Au Québec, dans le débat actuel qui concerne la soi-disant des
charte des valeurs «québécoise», on est plutôt dans l'émotion que dans
la raison. D'un côté, on veut restreindre le port de symboles religieux
au sein de la fonction publique et des organismes para-gouvernementaux
(comme les écoles et les hôpitaux, bien que le Québec ait connu une
longue histoire d'enseignantes et d'infirmières issues des congrégations
religieuses qui portaient, en tant que soeurs et mères supérieures, un
voile assez similaire au hidjab), de l'autre, on conserve le crucifix à
l'Assemblée nationale sur une base supposée patrimoniale. Le crucifix
est «culturel» dira-t-on, mais quelle partie de cette culture québécoise
représente-t-elle? La partie religieuse. Donc, le crucifix est un
symbole religieux que l'on doit retirer si la charte doit avoir la
moindre légitimité, sinon, elle est une façon déguisée d'imposer le
catholicisme comme religion d'État tout en ciblant les autres religions
sous le couvert douteux d'une «laïcité» qui n'en est pas une.
Pour
ce qui est de la conservation du patrimoine, je veux bien. Par exemple,
l'église Saint-Nom-de-Jésus dans Hochelaga-Maisonneuve a été construite
par des paroissiens québécois et possède un orgue Casavant d'une grand
valeur historique: le gouvernement devrait s'assurer de l'intégrité de
ce site pour des valeurs architecturales et patrimoniales, bien que
l'édifice soit religieux. Il y a une valeur muséale au site.

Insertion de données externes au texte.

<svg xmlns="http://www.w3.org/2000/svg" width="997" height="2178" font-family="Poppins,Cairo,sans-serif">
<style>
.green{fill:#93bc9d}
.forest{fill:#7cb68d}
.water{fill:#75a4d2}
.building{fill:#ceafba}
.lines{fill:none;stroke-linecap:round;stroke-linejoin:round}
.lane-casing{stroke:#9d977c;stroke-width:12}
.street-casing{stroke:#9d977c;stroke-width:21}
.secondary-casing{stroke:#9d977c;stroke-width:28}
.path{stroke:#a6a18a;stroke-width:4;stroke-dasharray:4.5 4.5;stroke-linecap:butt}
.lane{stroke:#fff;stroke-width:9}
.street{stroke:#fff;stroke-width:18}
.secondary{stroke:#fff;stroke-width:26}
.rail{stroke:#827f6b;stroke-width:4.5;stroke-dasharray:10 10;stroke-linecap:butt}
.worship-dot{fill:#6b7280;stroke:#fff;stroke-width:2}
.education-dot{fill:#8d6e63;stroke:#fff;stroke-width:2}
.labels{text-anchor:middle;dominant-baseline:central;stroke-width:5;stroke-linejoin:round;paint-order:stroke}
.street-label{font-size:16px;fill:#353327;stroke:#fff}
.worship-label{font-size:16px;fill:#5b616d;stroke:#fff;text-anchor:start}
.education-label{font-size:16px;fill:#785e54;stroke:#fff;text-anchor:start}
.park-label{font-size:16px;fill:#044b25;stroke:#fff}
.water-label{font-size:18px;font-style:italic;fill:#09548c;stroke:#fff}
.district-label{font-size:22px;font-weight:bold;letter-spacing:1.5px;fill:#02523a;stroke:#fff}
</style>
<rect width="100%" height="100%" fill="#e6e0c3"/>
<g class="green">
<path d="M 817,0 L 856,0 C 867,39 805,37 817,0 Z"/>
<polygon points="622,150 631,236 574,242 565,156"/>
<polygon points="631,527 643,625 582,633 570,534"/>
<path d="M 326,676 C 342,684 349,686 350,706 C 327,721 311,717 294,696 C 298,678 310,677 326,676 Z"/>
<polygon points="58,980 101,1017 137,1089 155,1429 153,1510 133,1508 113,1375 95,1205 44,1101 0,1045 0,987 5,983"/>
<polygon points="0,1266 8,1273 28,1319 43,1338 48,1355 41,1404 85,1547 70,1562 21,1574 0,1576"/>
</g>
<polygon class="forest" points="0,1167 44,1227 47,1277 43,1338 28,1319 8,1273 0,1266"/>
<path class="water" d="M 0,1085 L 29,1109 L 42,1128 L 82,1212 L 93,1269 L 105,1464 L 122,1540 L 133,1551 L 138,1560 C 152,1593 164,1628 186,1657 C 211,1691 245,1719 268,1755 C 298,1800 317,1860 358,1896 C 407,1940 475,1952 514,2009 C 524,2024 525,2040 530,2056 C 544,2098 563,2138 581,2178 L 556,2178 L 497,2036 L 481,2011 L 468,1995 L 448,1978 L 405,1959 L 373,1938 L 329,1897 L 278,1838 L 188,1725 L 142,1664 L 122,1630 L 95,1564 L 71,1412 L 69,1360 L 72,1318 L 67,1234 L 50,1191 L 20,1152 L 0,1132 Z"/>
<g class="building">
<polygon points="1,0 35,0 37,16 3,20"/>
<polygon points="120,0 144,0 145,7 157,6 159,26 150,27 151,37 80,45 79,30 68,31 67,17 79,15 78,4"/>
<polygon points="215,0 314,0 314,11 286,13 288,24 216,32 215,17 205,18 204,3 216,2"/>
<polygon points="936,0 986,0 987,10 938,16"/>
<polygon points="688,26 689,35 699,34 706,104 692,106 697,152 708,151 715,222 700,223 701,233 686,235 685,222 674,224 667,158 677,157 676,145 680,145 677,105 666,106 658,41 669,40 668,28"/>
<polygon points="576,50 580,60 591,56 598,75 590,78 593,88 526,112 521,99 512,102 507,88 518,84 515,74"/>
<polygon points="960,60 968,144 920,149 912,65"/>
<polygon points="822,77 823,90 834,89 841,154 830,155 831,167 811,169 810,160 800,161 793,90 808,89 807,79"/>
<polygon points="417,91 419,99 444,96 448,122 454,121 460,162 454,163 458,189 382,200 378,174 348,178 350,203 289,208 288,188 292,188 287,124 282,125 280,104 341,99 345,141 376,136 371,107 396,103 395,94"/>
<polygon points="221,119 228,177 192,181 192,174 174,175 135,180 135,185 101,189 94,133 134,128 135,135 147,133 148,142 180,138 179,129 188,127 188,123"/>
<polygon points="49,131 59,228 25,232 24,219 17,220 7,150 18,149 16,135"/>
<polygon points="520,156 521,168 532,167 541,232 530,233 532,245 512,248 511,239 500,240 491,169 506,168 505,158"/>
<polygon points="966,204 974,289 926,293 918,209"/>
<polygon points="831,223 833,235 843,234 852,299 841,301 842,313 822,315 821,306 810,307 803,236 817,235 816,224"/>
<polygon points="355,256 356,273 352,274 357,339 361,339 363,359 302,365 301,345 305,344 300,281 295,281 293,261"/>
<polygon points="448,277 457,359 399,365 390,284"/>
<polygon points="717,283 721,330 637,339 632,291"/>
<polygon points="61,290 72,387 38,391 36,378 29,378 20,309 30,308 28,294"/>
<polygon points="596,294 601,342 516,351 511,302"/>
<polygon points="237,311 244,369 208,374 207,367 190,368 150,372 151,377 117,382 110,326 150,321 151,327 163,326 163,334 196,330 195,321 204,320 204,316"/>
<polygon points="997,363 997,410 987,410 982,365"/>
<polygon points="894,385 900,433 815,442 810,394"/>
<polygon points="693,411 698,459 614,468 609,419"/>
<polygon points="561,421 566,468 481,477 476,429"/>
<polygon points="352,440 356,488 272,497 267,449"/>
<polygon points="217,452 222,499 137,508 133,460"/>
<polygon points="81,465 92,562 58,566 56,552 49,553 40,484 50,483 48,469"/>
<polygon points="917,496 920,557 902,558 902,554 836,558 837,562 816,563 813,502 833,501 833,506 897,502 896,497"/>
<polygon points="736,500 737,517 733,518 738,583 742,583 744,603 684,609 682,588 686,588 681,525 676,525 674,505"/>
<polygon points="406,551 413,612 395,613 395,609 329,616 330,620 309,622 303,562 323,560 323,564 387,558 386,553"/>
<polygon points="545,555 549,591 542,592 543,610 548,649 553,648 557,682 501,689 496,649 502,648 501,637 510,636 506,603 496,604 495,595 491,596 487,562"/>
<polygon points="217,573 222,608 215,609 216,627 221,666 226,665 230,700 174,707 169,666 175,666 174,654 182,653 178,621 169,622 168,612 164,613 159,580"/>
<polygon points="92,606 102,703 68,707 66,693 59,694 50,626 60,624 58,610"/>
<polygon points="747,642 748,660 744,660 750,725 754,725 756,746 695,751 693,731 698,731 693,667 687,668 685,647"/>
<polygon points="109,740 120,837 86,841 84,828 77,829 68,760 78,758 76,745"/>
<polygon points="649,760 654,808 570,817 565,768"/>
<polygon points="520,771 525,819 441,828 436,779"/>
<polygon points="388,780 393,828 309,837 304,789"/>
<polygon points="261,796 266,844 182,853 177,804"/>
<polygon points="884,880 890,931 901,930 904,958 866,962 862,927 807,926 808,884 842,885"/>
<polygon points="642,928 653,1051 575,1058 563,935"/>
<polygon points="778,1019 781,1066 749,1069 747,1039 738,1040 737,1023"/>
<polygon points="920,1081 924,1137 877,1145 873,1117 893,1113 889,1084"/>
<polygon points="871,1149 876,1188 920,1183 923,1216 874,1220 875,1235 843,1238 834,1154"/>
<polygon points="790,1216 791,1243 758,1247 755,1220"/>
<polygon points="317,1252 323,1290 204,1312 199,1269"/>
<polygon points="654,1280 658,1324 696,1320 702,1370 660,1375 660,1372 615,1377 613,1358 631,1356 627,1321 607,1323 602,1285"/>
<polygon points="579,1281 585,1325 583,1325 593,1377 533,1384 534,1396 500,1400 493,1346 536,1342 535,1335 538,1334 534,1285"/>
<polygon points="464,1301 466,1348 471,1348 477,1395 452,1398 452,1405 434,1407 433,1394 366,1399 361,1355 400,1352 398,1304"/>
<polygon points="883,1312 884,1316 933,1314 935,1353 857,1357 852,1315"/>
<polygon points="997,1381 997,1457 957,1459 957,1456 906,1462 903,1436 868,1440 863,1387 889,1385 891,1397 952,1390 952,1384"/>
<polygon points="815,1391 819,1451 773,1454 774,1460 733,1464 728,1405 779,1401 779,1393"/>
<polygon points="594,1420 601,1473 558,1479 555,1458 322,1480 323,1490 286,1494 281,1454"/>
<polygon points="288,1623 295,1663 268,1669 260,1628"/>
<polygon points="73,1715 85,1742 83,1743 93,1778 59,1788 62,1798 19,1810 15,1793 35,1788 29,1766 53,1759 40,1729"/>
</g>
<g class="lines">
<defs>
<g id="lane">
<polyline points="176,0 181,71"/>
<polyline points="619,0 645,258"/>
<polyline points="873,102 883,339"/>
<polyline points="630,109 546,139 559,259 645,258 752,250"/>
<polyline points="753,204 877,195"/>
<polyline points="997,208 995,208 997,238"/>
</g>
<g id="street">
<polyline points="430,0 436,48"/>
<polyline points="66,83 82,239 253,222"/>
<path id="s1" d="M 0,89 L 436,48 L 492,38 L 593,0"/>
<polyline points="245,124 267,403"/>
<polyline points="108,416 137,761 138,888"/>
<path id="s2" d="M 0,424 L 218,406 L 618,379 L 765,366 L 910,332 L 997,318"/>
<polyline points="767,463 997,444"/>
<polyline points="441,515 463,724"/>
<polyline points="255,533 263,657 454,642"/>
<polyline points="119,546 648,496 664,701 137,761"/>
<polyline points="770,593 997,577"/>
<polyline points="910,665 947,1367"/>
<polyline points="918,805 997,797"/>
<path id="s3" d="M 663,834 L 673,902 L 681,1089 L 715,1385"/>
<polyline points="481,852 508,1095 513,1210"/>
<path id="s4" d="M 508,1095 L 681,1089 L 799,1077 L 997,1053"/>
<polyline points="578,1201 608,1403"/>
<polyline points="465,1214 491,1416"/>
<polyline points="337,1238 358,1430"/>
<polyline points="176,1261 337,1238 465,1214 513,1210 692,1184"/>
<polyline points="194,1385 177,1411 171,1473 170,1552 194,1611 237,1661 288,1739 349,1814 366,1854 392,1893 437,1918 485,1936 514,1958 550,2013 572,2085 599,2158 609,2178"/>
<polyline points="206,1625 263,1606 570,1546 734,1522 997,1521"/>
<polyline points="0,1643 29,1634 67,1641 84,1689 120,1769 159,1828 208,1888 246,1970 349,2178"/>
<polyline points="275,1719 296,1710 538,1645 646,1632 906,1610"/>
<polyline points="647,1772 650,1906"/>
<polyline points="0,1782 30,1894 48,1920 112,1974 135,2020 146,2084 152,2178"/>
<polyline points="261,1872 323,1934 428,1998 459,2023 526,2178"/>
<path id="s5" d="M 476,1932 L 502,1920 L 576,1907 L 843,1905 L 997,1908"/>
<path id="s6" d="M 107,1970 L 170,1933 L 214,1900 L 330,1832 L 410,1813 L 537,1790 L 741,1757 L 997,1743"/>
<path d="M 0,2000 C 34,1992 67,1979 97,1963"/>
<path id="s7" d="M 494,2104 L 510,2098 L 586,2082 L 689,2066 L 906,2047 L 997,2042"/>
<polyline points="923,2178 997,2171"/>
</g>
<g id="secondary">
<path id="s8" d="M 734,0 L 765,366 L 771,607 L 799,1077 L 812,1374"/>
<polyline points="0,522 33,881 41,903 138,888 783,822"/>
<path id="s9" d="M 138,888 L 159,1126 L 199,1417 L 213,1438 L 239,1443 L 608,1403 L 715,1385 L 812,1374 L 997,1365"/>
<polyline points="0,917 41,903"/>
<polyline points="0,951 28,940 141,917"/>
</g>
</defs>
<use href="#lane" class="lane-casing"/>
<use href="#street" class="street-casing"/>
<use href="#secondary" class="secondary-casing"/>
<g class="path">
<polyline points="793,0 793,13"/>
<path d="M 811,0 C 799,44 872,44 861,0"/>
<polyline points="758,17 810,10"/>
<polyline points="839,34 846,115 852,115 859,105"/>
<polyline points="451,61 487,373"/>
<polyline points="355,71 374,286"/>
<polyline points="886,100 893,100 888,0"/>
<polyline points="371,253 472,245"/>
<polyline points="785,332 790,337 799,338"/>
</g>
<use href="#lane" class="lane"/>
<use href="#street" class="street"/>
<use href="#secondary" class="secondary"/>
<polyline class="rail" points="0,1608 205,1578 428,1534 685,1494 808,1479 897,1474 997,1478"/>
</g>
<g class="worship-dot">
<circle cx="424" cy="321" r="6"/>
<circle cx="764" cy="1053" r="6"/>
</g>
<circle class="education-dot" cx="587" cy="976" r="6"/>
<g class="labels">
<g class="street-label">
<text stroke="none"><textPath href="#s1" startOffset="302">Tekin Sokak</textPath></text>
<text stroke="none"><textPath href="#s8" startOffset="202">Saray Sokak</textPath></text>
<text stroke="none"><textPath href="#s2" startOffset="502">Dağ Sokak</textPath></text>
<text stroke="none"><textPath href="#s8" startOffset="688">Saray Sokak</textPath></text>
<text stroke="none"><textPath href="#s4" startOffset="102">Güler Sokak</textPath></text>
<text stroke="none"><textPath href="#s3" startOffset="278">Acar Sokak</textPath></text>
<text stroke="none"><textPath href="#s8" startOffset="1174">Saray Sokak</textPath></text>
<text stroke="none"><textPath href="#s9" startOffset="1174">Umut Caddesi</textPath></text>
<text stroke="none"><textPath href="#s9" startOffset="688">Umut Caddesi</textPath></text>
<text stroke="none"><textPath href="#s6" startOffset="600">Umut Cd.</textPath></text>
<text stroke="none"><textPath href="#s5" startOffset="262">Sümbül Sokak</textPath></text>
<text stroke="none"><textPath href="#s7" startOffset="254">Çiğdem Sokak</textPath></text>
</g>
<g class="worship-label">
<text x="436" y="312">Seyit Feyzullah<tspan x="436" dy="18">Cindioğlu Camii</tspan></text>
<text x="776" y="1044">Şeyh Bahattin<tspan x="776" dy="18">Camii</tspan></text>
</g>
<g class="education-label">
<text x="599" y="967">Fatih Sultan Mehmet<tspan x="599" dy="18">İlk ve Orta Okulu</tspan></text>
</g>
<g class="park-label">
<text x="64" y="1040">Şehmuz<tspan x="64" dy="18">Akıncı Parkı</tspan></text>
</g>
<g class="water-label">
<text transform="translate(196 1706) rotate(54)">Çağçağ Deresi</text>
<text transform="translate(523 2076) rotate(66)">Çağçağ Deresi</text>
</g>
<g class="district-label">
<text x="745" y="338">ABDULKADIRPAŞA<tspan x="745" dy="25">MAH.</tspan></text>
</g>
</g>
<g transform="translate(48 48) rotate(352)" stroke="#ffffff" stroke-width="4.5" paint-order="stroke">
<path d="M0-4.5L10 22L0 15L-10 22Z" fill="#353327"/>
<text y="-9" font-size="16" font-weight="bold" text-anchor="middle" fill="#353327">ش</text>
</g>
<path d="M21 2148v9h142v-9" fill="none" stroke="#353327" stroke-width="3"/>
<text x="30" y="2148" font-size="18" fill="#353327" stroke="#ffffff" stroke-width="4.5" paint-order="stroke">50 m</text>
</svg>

Le crucifix
de l'Assemblée nationale, imposé par Duplessis comme pied-de-nez à la
séparation de l'Église et de l'État en France en 1905, a toute de même
une valeur historique et sa place est dans un musée... ou dans une église.
Mais
en ce qui concerne la continuité de cet héritage historique, faut-il
rappeler que l'Église catholique a traditionnellement jouer le même rôle
en Nouvelle-France que celui qu'on reproche aujourd'hui aux imams:
celui de carcan de la femme. Bien que les gens sont conscients que le
voile n'est pas étranger à la culture québécoise dû à la forte présence
de congrégations religieuses (Montréal a été fondée par une curieuse
alliance de fanatiques religieux et de marchands de fourrures, sans
oublier les nombreux groupes religieux catholiques ont immigré au Québec
après 1789), souvent ceux-ci se disent que c'était l'uniforme des
religieuses appartenant à des organismes, alors que les musulmanes le
porte sur une base individuelle sans lien avec une congrégation. Or,
dans notre passé, le port du voile était généralisé à l'ensemble
population féminine. Ce cours extrait dresse un portrait de nos antécédents moralistes au Québec:
«
On ne s'étonne plus ensuite que cette société vive dans une atmosphère
de morale rigoureuse. Sans en être le créateur (puisqu'elle a cours en
l'Europe de son temps), le théoricien de cette morale est l'évêque
Saint-Vallier, à la charnière des XVIIe et XVIIIe siècles, et son
système de pensée va se prolonger par son Rituel et par son Catéchisme, jusqu'à l'époque de mes parents.
Morale
qui régit tout le champ de la vie. Y compris d'abord la toilette, celle
évidemment de la femme. On voit vos cheveux à l'église, madame, et ils
sont frisés? écoutez l'évêque qui dénonce chez vous en 1682 et 1686 « la
tête découverte, ou qui n'est couverte que de coiffes transparentes, et les cheveux frisés d'une manière indigne d'une
personne chrétienne ». Mais, écrit-il encore, ce qui « nous perce l'âme
de douleur », ce sont, dans l'église, ces « nudités scandaleuses de
bras, d'épaules et de gorges, se contentant de les couvrir de toile
transparente qui ne sert qu'à donner plus de lustre à ces nudités
honteuses », « dont la vue fait périr une infinité de personnes, qui
trouvent malheureusement dans ces objets scandaleux la cause de leurs
péchés et leur damnation éternelle. »
Marcel Trudel, Mythes et réalités dans l'histoire du Québec, p.303-304
Je
me demande finalement d'où vient tout ce côté émotif concernant le port du
voile: est-ce qu'il s'agit d'une façon pour une collectivité, dans ce
cas-ci québécoise, de résister à l'influence étrangère (musulmane dans
la circonstance) ou est-ce un refus de voir une certaine part des
ténébres au sein de cette collectivité québécoise, le hidjab renvoyant à une partie
beaucoup moins reluisante de notre passé?